• Written task
Identify every row below that contains the string "Module", and copy each such row in full.

=== Supplied data ===

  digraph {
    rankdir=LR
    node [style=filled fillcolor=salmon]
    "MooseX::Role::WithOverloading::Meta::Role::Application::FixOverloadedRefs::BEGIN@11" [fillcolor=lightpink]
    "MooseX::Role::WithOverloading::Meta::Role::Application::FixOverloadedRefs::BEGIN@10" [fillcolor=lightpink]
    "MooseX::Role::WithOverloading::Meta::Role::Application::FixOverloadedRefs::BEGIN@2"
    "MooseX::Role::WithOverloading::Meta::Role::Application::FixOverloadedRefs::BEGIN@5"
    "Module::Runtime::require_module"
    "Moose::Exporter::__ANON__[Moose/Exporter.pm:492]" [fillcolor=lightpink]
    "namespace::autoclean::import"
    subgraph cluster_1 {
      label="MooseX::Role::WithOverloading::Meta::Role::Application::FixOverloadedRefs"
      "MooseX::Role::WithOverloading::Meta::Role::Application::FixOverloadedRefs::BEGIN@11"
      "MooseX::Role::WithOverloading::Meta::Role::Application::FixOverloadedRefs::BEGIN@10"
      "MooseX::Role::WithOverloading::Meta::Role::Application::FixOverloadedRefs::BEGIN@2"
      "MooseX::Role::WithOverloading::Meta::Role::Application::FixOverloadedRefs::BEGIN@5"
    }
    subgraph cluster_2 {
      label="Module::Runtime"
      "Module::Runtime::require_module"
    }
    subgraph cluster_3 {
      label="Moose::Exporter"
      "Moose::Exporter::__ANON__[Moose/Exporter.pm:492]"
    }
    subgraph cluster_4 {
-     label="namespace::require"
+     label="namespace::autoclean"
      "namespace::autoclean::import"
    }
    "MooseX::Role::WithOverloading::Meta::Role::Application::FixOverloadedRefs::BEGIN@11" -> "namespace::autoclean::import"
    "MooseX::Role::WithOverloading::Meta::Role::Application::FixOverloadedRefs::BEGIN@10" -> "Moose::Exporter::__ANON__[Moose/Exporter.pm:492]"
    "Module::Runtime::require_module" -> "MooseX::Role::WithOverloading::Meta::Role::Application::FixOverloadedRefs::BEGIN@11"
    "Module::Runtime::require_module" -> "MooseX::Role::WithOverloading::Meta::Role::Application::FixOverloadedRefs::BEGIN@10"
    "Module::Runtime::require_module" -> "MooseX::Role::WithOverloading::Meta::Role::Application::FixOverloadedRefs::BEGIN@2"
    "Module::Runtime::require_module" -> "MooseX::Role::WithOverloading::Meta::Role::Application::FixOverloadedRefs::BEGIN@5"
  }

===
=== Supplied data ===

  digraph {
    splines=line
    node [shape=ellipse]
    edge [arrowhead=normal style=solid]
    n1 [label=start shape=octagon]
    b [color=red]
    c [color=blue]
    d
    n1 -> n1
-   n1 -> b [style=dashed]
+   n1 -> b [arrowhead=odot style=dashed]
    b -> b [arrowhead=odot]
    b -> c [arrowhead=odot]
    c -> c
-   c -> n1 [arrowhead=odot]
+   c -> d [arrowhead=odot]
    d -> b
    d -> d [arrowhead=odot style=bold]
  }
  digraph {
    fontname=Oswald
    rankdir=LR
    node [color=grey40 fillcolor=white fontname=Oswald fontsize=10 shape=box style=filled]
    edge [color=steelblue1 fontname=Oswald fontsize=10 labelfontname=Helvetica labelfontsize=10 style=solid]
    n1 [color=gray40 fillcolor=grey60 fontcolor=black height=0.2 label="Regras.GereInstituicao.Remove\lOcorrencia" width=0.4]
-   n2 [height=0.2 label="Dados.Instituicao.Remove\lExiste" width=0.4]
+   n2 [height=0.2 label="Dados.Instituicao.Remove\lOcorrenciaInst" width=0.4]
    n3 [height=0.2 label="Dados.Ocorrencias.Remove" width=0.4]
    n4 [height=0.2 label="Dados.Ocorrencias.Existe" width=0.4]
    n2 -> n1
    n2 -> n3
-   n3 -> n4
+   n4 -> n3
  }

===
=== Supplied data ===

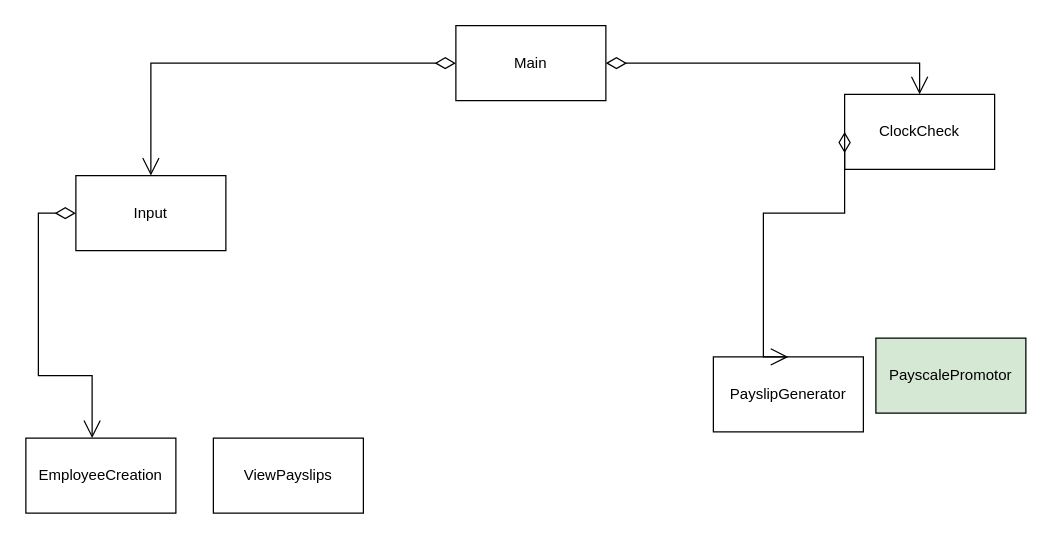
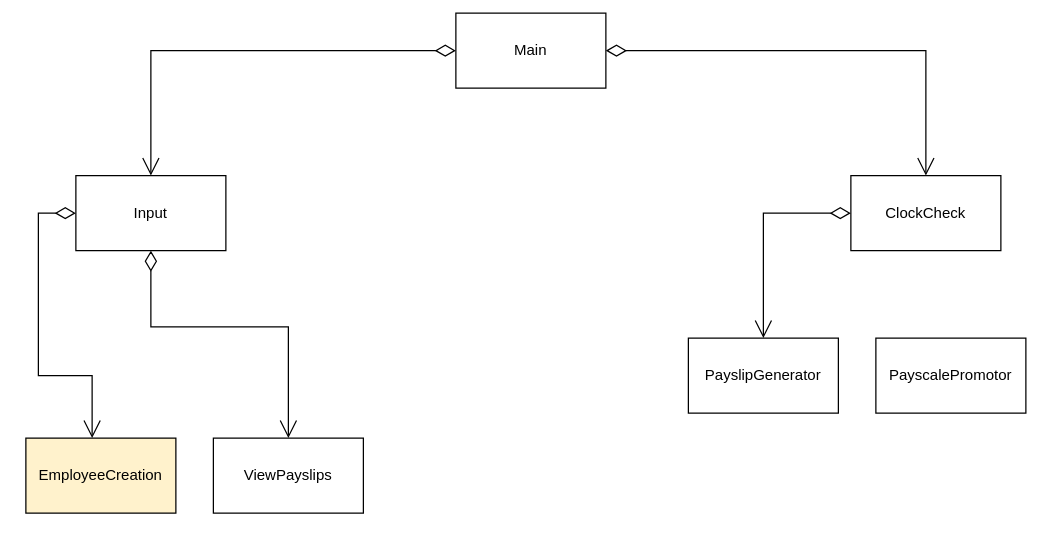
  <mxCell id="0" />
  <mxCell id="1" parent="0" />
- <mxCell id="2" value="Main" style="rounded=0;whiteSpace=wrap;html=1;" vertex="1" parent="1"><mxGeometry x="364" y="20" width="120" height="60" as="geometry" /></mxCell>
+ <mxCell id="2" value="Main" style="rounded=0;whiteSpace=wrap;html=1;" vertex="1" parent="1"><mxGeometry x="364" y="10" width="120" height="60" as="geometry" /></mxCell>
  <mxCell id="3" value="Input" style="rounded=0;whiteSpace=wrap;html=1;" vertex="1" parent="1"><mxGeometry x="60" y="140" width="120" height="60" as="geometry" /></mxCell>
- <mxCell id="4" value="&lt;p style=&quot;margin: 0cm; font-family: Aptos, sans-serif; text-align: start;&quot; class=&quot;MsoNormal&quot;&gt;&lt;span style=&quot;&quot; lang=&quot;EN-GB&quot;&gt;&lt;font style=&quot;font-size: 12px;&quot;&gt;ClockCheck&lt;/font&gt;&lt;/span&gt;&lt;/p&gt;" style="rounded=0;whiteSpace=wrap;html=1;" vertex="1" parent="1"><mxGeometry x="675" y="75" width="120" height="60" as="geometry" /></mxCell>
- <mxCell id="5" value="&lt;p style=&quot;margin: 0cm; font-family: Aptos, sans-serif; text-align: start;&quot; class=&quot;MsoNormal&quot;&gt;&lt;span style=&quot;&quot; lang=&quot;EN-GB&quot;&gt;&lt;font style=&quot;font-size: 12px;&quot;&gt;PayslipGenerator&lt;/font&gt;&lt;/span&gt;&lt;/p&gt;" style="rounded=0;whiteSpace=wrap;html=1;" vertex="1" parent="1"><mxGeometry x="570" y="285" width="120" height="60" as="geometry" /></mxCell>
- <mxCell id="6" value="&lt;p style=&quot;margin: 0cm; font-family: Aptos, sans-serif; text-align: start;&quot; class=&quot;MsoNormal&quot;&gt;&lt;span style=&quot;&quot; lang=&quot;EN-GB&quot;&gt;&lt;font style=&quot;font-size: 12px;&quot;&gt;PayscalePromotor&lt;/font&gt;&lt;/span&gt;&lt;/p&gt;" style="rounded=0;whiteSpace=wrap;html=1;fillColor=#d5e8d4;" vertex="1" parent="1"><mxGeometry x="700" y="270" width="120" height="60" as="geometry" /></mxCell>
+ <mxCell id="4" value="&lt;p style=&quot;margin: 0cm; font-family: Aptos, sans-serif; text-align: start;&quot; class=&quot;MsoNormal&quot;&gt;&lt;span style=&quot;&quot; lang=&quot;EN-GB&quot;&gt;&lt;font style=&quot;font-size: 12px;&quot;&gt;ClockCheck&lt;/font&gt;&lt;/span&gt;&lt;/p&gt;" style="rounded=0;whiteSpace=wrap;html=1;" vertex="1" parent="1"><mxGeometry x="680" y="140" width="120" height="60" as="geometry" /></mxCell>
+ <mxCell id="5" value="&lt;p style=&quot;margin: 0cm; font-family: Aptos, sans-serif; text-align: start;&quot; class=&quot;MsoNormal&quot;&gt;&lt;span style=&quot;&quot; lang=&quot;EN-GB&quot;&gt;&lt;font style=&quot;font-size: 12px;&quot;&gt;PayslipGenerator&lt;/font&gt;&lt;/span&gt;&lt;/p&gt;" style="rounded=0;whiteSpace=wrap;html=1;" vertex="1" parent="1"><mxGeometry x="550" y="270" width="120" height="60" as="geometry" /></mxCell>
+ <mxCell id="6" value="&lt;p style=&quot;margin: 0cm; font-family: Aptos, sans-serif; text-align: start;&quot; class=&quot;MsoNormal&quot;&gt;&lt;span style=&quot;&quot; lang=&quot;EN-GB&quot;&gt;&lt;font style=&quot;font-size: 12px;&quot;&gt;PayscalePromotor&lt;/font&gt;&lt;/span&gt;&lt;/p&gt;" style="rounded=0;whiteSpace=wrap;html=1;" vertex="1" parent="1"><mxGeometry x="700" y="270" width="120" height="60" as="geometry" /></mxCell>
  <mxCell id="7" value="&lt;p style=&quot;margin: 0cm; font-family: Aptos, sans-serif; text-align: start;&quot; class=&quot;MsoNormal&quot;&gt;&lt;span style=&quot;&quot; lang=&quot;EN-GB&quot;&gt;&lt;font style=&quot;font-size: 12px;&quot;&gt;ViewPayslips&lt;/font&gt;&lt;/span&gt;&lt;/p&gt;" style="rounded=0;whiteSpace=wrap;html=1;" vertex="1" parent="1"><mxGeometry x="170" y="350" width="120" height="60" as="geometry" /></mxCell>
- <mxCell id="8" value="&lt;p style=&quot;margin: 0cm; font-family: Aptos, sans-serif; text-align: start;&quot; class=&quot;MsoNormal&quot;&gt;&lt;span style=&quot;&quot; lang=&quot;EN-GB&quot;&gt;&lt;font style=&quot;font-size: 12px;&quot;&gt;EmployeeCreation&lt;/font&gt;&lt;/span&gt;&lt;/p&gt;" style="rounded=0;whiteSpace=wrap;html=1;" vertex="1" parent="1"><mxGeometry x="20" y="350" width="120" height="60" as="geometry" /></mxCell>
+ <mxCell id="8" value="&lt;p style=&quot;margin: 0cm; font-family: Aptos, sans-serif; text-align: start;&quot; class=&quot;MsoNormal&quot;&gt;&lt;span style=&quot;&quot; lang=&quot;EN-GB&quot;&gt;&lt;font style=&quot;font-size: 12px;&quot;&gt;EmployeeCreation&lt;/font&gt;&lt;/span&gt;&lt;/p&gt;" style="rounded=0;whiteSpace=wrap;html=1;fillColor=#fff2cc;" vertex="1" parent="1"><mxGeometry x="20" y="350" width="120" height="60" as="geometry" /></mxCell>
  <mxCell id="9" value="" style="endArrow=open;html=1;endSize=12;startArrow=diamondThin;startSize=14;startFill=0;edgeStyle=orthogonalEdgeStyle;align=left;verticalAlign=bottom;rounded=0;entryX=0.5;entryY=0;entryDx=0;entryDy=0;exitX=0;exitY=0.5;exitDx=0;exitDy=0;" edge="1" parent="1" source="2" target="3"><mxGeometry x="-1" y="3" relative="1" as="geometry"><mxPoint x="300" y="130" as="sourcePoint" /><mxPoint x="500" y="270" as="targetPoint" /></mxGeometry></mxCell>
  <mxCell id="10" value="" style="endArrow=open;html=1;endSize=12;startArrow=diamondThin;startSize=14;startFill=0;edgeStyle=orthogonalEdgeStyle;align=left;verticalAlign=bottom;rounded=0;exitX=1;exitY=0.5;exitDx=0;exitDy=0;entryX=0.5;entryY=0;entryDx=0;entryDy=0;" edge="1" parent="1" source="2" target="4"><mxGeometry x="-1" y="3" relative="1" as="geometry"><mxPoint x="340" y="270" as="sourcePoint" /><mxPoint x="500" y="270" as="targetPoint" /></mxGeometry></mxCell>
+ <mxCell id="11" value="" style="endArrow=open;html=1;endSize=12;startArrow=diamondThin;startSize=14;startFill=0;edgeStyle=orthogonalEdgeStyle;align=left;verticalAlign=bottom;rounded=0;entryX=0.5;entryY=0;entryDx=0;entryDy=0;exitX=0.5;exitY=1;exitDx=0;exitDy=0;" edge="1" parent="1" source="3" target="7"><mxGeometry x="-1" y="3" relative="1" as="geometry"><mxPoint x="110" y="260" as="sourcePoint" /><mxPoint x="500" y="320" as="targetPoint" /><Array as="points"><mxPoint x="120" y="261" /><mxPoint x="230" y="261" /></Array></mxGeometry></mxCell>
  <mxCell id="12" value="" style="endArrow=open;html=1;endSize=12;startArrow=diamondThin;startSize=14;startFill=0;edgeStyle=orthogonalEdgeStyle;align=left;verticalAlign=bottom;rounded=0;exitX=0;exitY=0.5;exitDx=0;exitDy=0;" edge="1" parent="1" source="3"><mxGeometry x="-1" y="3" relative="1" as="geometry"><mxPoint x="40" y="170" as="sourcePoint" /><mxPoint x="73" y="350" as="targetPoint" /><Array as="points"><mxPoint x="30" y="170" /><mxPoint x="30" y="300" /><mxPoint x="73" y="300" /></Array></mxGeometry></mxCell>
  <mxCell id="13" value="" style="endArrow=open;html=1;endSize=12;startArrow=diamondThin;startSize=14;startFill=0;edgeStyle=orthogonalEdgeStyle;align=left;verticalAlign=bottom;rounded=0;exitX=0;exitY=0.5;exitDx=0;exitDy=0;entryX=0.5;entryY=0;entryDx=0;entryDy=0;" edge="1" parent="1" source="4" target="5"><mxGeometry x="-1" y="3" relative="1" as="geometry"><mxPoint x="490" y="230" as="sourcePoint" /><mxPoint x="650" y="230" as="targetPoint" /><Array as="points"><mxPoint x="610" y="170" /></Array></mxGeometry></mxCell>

===

• Expected answer
    "Module::Runtime::require_module"
      label="Module::Runtime"
      "Module::Runtime::require_module"
    "Module::Runtime::require_module" -> "MooseX::Role::WithOverloading::Meta::Role::Application::FixOverloadedRefs::BEGIN@11"
    "Module::Runtime::require_module" -> "MooseX::Role::WithOverloading::Meta::Role::Application::FixOverloadedRefs::BEGIN@10"
    "Module::Runtime::require_module" -> "MooseX::Role::WithOverloading::Meta::Role::Application::FixOverloadedRefs::BEGIN@2"
    "Module::Runtime::require_module" -> "MooseX::Role::WithOverloading::Meta::Role::Application::FixOverloadedRefs::BEGIN@5"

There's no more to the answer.